Dans la mémoire rien ne subsiste de la courte vie de Medine, pas même une photographie. C’est comme si elle n’avait jamais existé. Elle était née dans une fratrie de dix enfants, à Kahta, dans la province d’Adiyaman, dans le sud-ouest de la Turquie, un endroit qu’elle n’a jamais quitté. Elle n’a pas été autorisée à aller à l’école. Son père et son grand-père avaient coutume de la battre comme plâtre quand ils la soupçonnaient d’avoir parlé à des garçons de son âge au village. Au cours des dernières semaines, Medine a craint pour sa vie. Elle a cherché secours au poste de police. Elle a tenté de déposer une plainte contre son père et son grand-père. Elle a demandé protection et asile. Mais on l’a obligée à retourner auprès de ses bourreaux. Cela se répéta à trois reprises, après quoi personne ne la revit. En décembre, un voisin eut des soupçons. Les autorités ouvrirent la chape récemment bétonnée sous le poulailler et trouvèrent le corps de Medine. Elles arrêtèrent le père et le grand-père, mais sans les inculper jusqu’à présent.

L’horrible assassinat de Medine n’est pas un cas isolé. Les « crimes d’honneur » ont atteint des niveaux records en Turquie. Les chiffres officiels du gouvernement confirment plus de 200 cas par an, soit la moitié de tous les meurtres commis dans le pays. Les estimations des groupes de défense des droits humains sont bien plus élevées. Les enquêtes sont généralement difficiles; beaucoup de ces crimes demeurent des secrets de famille. C’est dans le sud est de la Turquie dominé par les Kurdes, dans la région de Medine, c'est-à-dire la province d’Adiyaman, que la concentration de « crimes d’honneur » est la plus forte. Il y a quelques décennies l’Adiyaman était une forteresse de la secte fondamentaliste islamique Naksibendi qui fut été interdite en 1925 par le père de la Turquie moderne, Mustafa Kemal Atatürk ; mais il semble qu’elle gagne à nouveau du terrain ces dernières années.

En 2005, avec la réforme du Code Pénal turc, les sentences de mort pour « crimes d’honneur » sont devenues obligatoires. Auparavant les criminels s’en tiraient souvent avec des peines réduites ou nulles. Ils prétendaient qu’ils avaient été « provoqués ». Même aujourd’hui, beaucoup de « criminels d’honneur » bénéficient d’enquêtes bâclées et de l’indulgence des autorités, parce que beaucoup d’officiers de police, de procureurs voire de juges partagent les mêmes conceptions. Même en prison ils jouissent habituellement d’un grand respect et de privilèges.

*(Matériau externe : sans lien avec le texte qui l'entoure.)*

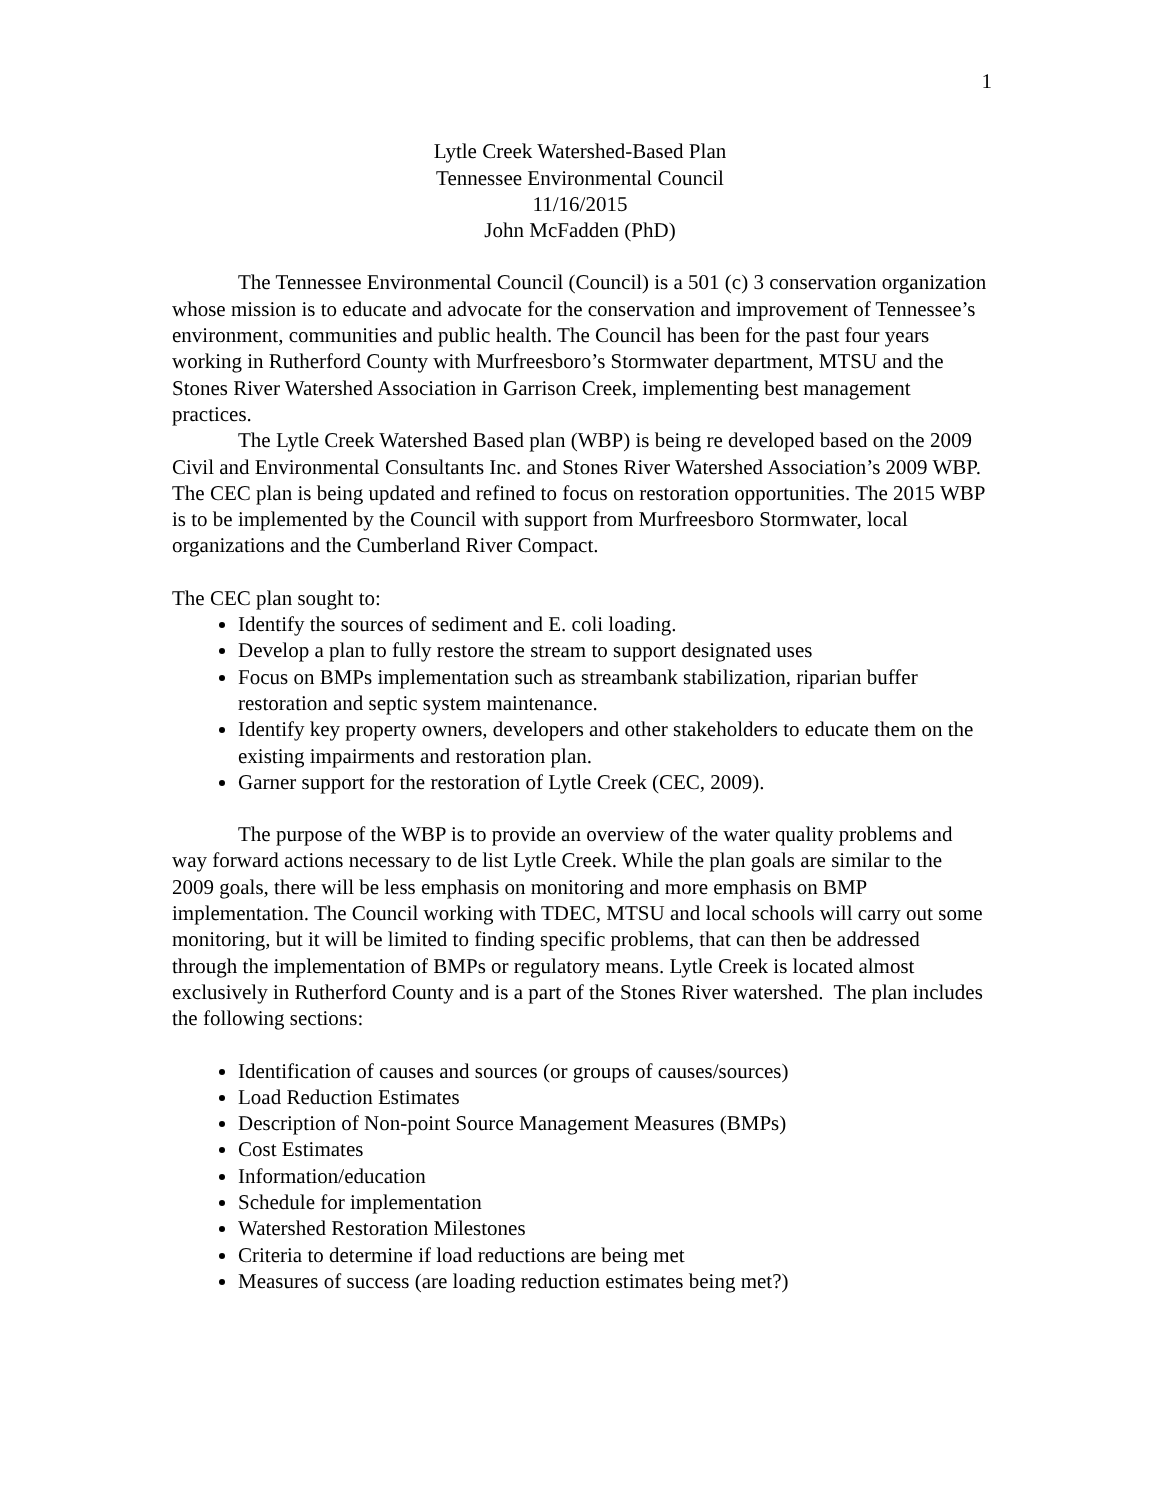1
Lytle Creek Watershed-Based Plan
Tennessee Environmental Council
11/16/2015
John McFadden (PhD)
The Tennessee Environmental Council (Council) is a 501 (c) 3 conservation organization whose mission is to educate and advocate for the conservation and improvement of Tennessee’s environment, communities and public health. The Council has been for the past four years working in Rutherford County with Murfreesboro’s Stormwater department, MTSU and the Stones River Watershed Association in Garrison Creek, implementing best management practices.
The Lytle Creek Watershed Based plan (WBP) is being re developed based on the 2009 Civil and Environmental Consultants Inc. and Stones River Watershed Association’s 2009 WBP. The CEC plan is being updated and refined to focus on restoration opportunities. The 2015 WBP is to be implemented by the Council with support from Murfreesboro Stormwater, local organizations and the Cumberland River Compact.
The CEC plan sought to:
Identify the sources of sediment and E. coli loading.
Develop a plan to fully restore the stream to support designated uses
Focus on BMPs implementation such as streambank stabilization, riparian buffer restoration and septic system maintenance.
Identify key property owners, developers and other stakeholders to educate them on the existing impairments and restoration plan.
Garner support for the restoration of Lytle Creek (CEC, 2009).
The purpose of the WBP is to provide an overview of the water quality problems and way forward actions necessary to de list Lytle Creek. While the plan goals are similar to the 2009 goals, there will be less emphasis on monitoring and more emphasis on BMP implementation. The Council working with TDEC, MTSU and local schools will carry out some monitoring, but it will be limited to finding specific problems, that can then be addressed through the implementation of BMPs or regulatory means. Lytle Creek is located almost exclusively in Rutherford County and is a part of the Stones River watershed. The plan includes the following sections:
Identification of causes and sources (or groups of causes/sources)
Load Reduction Estimates
Description of Non-point Source Management Measures (BMPs)
Cost Estimates
Information/education
Schedule for implementation
Watershed Restoration Milestones
Criteria to determine if load reductions are being met
Measures of success (are loading reduction estimates being met?)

La stratégie de bien des conseils de famille est d’ordonner au plus jeune membre mâle de commettre l’assassinat, afin de bénéficier de la législation sur les mineurs. Les récents efforts du gouvernement pour prendre des mesures légales plus dures ont eu pour résultat un basculement : tandis que le nombre de « crimes d’honneur » semble diminuer, une vague de « suicides d’honneur » est observée. Pour échapper aux poursuites légales, les familles acculent leurs victimes au suicide.

Beaucoup de pays dans le monde connaissent les « crimes d’honneur ». Selon les estimations de l’ONU, il y a plus de 5.000 cas chaque année. Mais ce ne pourrait bien être que la partie émergée de l’iceberg. Alors que la majorité d’entre eux semblent être perpétrés dans un contexte fondamentaliste islamique, ces traditions barbares existent aussi parmi les hindouistes, les sikhs et les chrétiens (notamment en Sicile).